1. In which battle did George VI fight?
A. The First Battle of Ypres
B. The Battle of Loos
C. The Battle of Jutland
D. The Battle of Tumbledown

Queen Elizabeth II loves corgis.

2. What was the name of the first royal corgi, which was given to the Queen on her 18th birthday in 1944?

A. Sinbad
B. Susan
C. Senator
D. Sonata 

 
 

Queen Victoria celebrates her fiftieth year on the throne in 1887 at her Golden Jubilee. Queen Victoria lived from 1819-1901.

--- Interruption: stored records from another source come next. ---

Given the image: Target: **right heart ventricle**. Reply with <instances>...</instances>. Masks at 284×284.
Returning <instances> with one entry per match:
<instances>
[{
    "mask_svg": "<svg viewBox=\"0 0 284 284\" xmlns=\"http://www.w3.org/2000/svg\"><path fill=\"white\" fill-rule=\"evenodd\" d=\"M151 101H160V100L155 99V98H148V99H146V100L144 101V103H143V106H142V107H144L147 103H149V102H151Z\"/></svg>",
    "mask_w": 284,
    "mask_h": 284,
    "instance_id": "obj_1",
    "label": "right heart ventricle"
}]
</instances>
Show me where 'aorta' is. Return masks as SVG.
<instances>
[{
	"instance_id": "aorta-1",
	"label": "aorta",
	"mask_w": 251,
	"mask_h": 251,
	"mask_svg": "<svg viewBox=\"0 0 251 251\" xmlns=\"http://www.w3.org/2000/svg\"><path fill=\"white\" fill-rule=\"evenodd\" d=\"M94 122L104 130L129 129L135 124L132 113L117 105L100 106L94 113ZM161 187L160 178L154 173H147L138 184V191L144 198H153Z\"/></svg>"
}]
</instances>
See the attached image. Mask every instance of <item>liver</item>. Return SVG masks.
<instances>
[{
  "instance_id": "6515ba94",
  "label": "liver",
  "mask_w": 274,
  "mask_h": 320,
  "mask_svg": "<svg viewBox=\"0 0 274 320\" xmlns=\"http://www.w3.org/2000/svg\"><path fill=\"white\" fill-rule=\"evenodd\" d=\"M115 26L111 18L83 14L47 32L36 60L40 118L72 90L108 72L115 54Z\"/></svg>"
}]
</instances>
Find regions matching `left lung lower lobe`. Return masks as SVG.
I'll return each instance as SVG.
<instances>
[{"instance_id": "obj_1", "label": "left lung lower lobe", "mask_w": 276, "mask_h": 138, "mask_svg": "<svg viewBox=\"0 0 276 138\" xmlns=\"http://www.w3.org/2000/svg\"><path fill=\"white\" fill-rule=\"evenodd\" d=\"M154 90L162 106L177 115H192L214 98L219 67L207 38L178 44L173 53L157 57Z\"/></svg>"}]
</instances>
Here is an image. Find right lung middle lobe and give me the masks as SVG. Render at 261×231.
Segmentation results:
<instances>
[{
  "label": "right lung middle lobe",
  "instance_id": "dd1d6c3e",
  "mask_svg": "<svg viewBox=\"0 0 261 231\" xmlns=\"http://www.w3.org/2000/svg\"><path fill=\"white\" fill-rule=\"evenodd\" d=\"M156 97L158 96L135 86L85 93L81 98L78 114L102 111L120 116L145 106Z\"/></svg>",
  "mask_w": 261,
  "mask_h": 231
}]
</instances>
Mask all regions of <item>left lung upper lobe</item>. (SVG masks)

3. Who succeeded Queen Victoria?
A. Prince Albert
B. Edward VII
C. George V
D. Edward VIII

4. Of how many countries is the Queen head of state?
A. Four
B. Eight
C. 16
D. 21

5. What title did the British monarch also have until 1947?
A. King of India
B. Imperial Sovereign
C. Monarch of Asia
D. Emperor of India

6. In which naval engagement during World War II was Prince Philip mentioned in despatches?
A. Battle of Cape Matapan
B. Battle of Cape Potsandpans
C. Battle of Cape Cod
D. Battle of Barents Sea

The Duchess and Duke of Windsor in exile in France, years after the Duke AKA King Edward VIII abdicated the British throne in 1936.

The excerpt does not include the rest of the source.